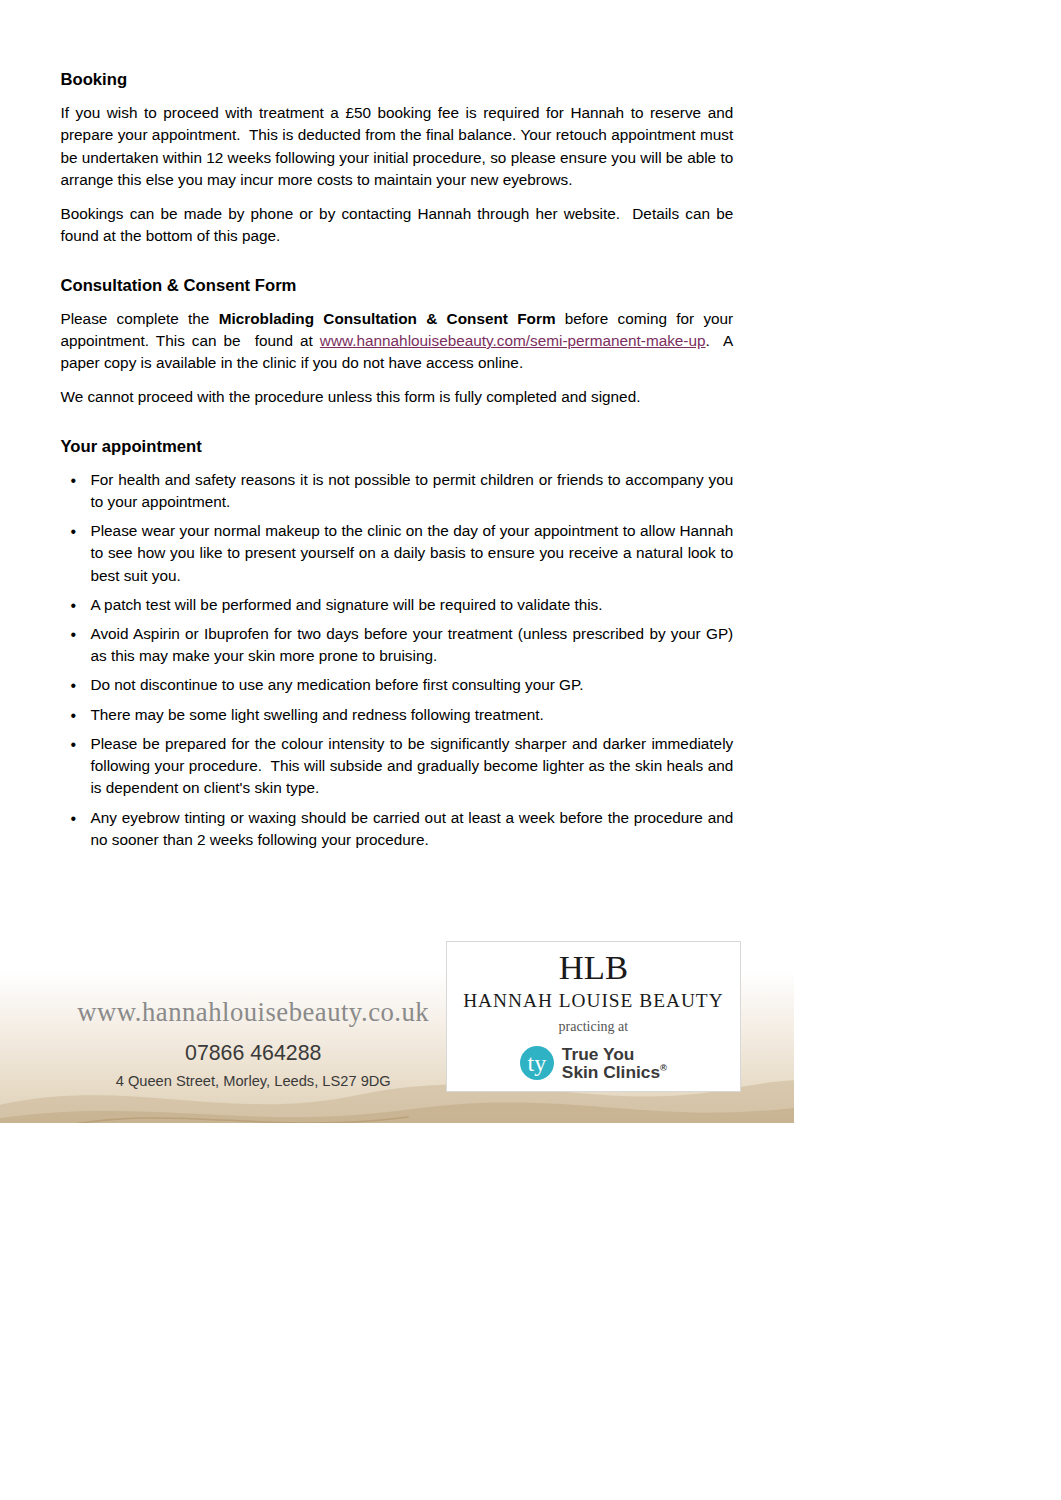Booking
If you wish to proceed with treatment a £50 booking fee is required for Hannah to reserve and prepare your appointment. This is deducted from the final balance. Your retouch appointment must be undertaken within 12 weeks following your initial procedure, so please ensure you will be able to arrange this else you may incur more costs to maintain your new eyebrows.
Bookings can be made by phone or by contacting Hannah through her website. Details can be found at the bottom of this page.
Consultation & Consent Form
Please complete the Microblading Consultation & Consent Form before coming for your appointment. This can be found at www.hannahlouisebeauty.com/semi-permanent-make-up. A paper copy is available in the clinic if you do not have access online.
We cannot proceed with the procedure unless this form is fully completed and signed.
Your appointment
For health and safety reasons it is not possible to permit children or friends to accompany you to your appointment.
Please wear your normal makeup to the clinic on the day of your appointment to allow Hannah to see how you like to present yourself on a daily basis to ensure you receive a natural look to best suit you.
A patch test will be performed and signature will be required to validate this.
Avoid Aspirin or Ibuprofen for two days before your treatment (unless prescribed by your GP) as this may make your skin more prone to bruising.
Do not discontinue to use any medication before first consulting your GP.
There may be some light swelling and redness following treatment.
Please be prepared for the colour intensity to be significantly sharper and darker immediately following your procedure. This will subside and gradually become lighter as the skin heals and is dependent on client's skin type.
Any eyebrow tinting or waxing should be carried out at least a week before the procedure and no sooner than 2 weeks following your procedure.
www.hannahlouisebeauty.co.uk
07866 464288
4 Queen Street, Morley, Leeds, LS27 9DG
HLB
HANNAH LOUISE BEAUTY
practicing at
ty
True You
Skin Clinics®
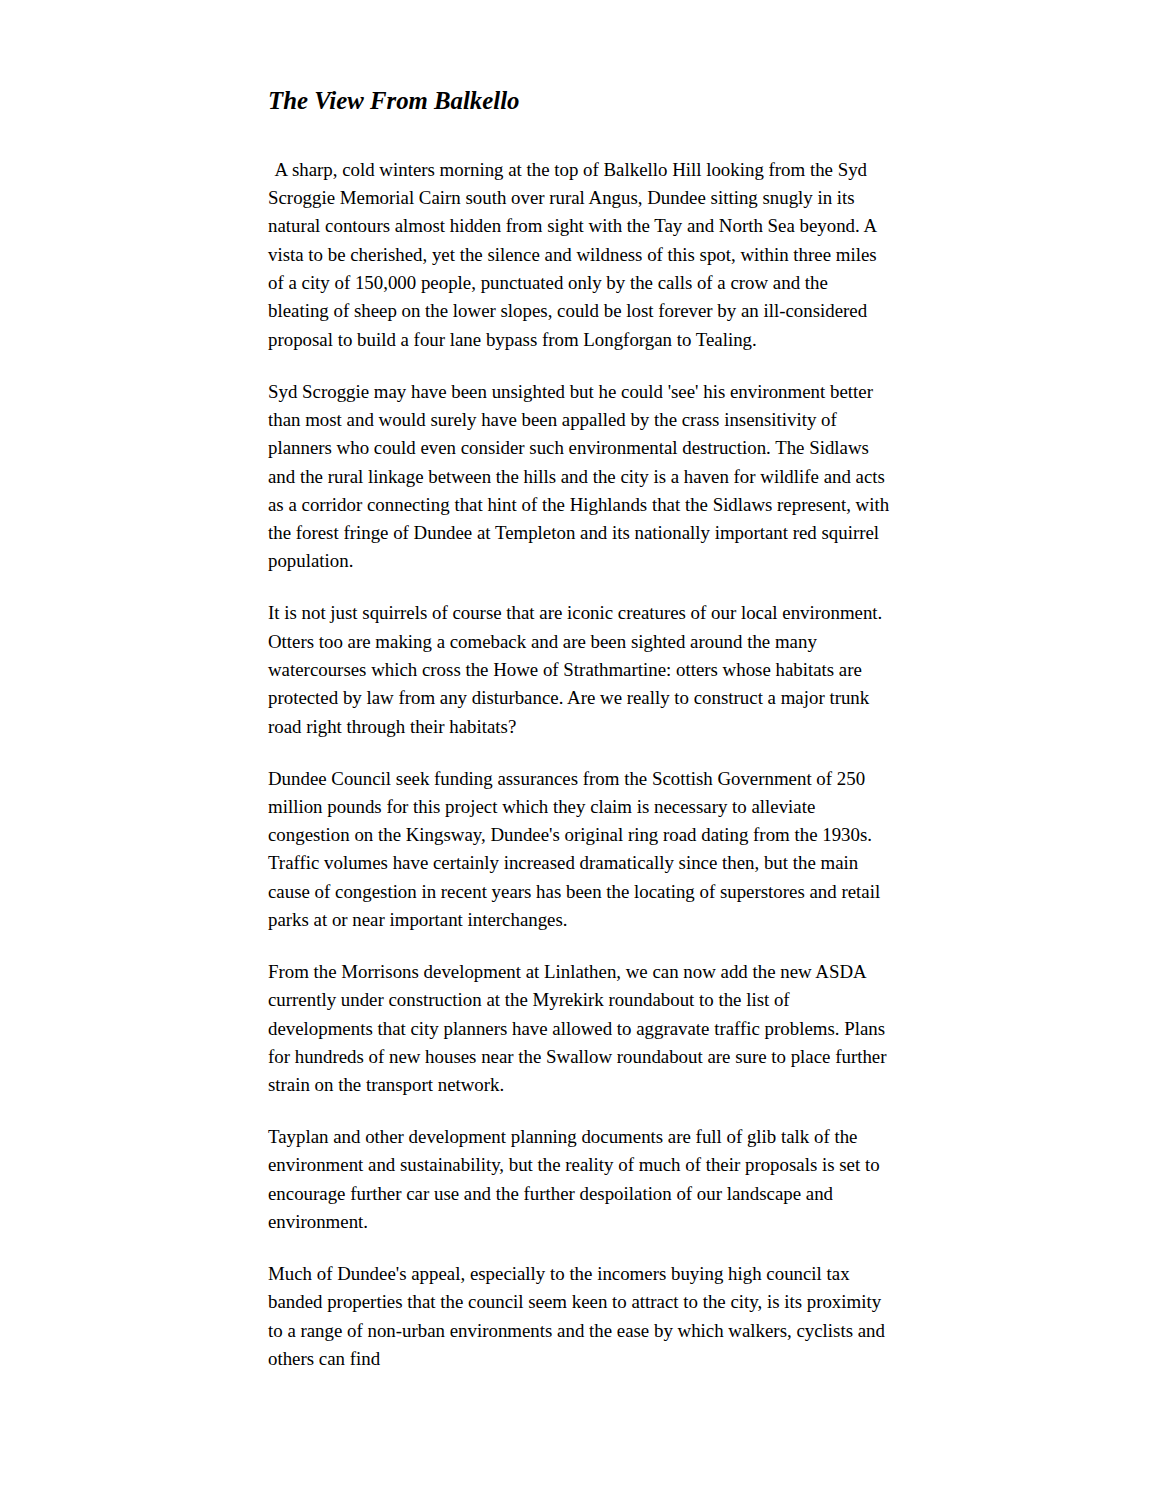The View From Balkello
A sharp, cold winters morning at the top of Balkello Hill looking from the Syd Scroggie Memorial Cairn south over rural Angus, Dundee sitting snugly in its natural contours almost hidden from sight with the Tay and North Sea beyond. A vista to be cherished, yet the silence and wildness of this spot, within three miles of a city of 150,000 people, punctuated only by the calls of a crow and the bleating of sheep on the lower slopes, could be lost forever by an ill-considered proposal to build a four lane bypass from Longforgan to Tealing.
Syd Scroggie may have been unsighted but he could 'see' his environment better than most and would surely have been appalled by the crass insensitivity of planners who could even consider such environmental destruction. The Sidlaws and the rural linkage between the hills and the city is a haven for wildlife and acts as a corridor connecting that hint of the Highlands that the Sidlaws represent, with the forest fringe of Dundee at Templeton and its nationally important red squirrel population.
It is not just squirrels of course that are iconic creatures of our local environment. Otters too are making a comeback and are been sighted around the many watercourses which cross the Howe of Strathmartine: otters whose habitats are protected by law from any disturbance. Are we really to construct a major trunk road right through their habitats?
Dundee Council seek funding assurances from the Scottish Government of 250 million pounds for this project which they claim is necessary to alleviate congestion on the Kingsway, Dundee's original ring road dating from the 1930s. Traffic volumes have certainly increased dramatically since then, but the main cause of congestion in recent years has been the locating of superstores and retail parks at or near important interchanges.
From the Morrisons development at Linlathen, we can now add the new ASDA currently under construction at the Myrekirk roundabout to the list of developments that city planners have allowed to aggravate traffic problems. Plans for hundreds of new houses near the Swallow roundabout are sure to place further strain on the transport network.
Tayplan and other development planning documents are full of glib talk of the environment and sustainability, but the reality of much of their proposals is set to encourage further car use and the further despoilation of our landscape and environment.
Much of Dundee's appeal, especially to the incomers buying high council tax banded properties that the council seem keen to attract to the city, is its proximity to a range of non-urban environments and the ease by which walkers, cyclists and others can find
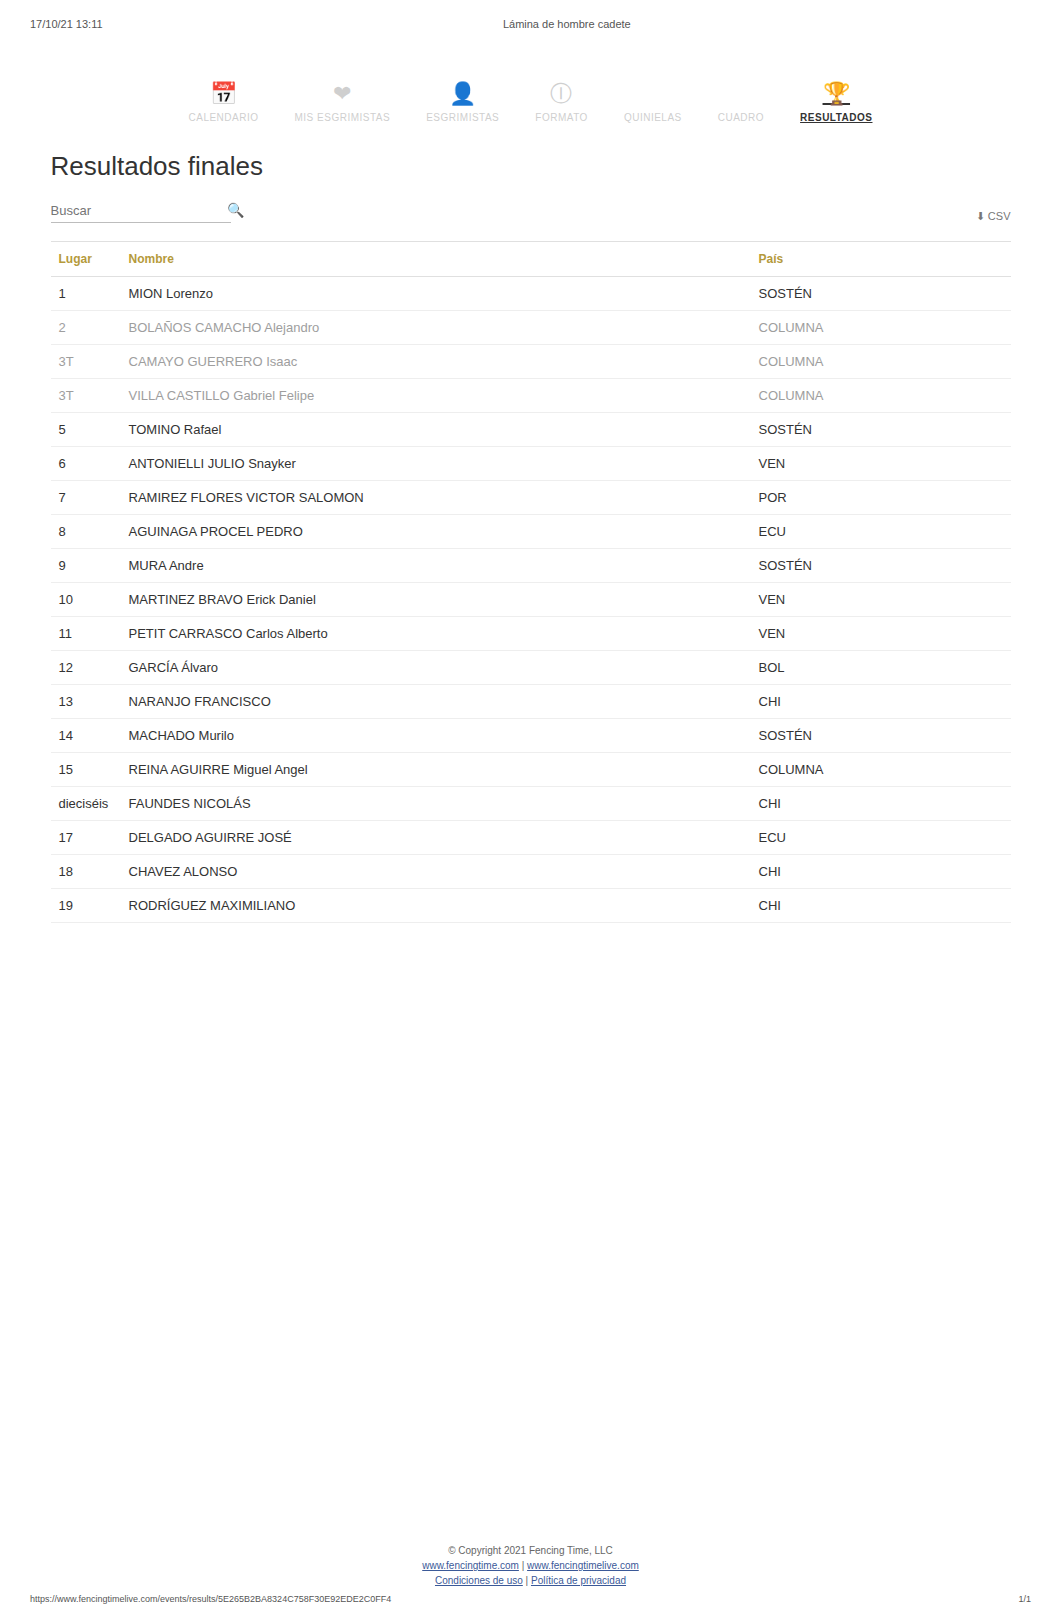17/10/21 13:11
Lámina de hombre cadete
📅Calendario ❤Mis esgrimistas 👤Esgrimistas ⓘFormato Quinielas Cuadro 🏆Resultados
Resultados finales
🔍
⬇ CSV
| Lugar | Nombre | País |
| --- | --- | --- |
| 1 | MION Lorenzo | SOSTÉN |
| 2 | BOLAÑOS CAMACHO Alejandro | COLUMNA |
| 3T | CAMAYO GUERRERO Isaac | COLUMNA |
| 3T | VILLA CASTILLO Gabriel Felipe | COLUMNA |
| 5 | TOMINO Rafael | SOSTÉN |
| 6 | ANTONIELLI JULIO Snayker | VEN |
| 7 | RAMIREZ FLORES VICTOR SALOMON | POR |
| 8 | AGUINAGA PROCEL PEDRO | ECU |
| 9 | MURA Andre | SOSTÉN |
| 10 | MARTINEZ BRAVO Erick Daniel | VEN |
| 11 | PETIT CARRASCO Carlos Alberto | VEN |
| 12 | GARCÍA Álvaro | BOL |
| 13 | NARANJO FRANCISCO | CHI |
| 14 | MACHADO Murilo | SOSTÉN |
| 15 | REINA AGUIRRE Miguel Angel | COLUMNA |
| dieciséis | FAUNDES NICOLÁS | CHI |
| 17 | DELGADO AGUIRRE JOSÉ | ECU |
| 18 | CHAVEZ ALONSO | CHI |
| 19 | RODRÍGUEZ MAXIMILIANO | CHI |
© Copyright 2021 Fencing Time, LLC
www.fencingtime.com | www.fencingtimelive.com
Condiciones de uso | Política de privacidad
https://www.fencingtimelive.com/events/results/5E265B2BA8324C758F30E92EDE2C0FF4 1/1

-.-.-

→ **ABOUT THIS EXERCISE**: Scan the entries above for the string "Resultados", and copy every line where it turns up.

→ **ANSWER TO THIS TASK**:
📅Calendario ❤Mis esgrimistas 👤Esgrimistas ⓘFormato Quinielas Cuadro 🏆Resultados
Resultados finales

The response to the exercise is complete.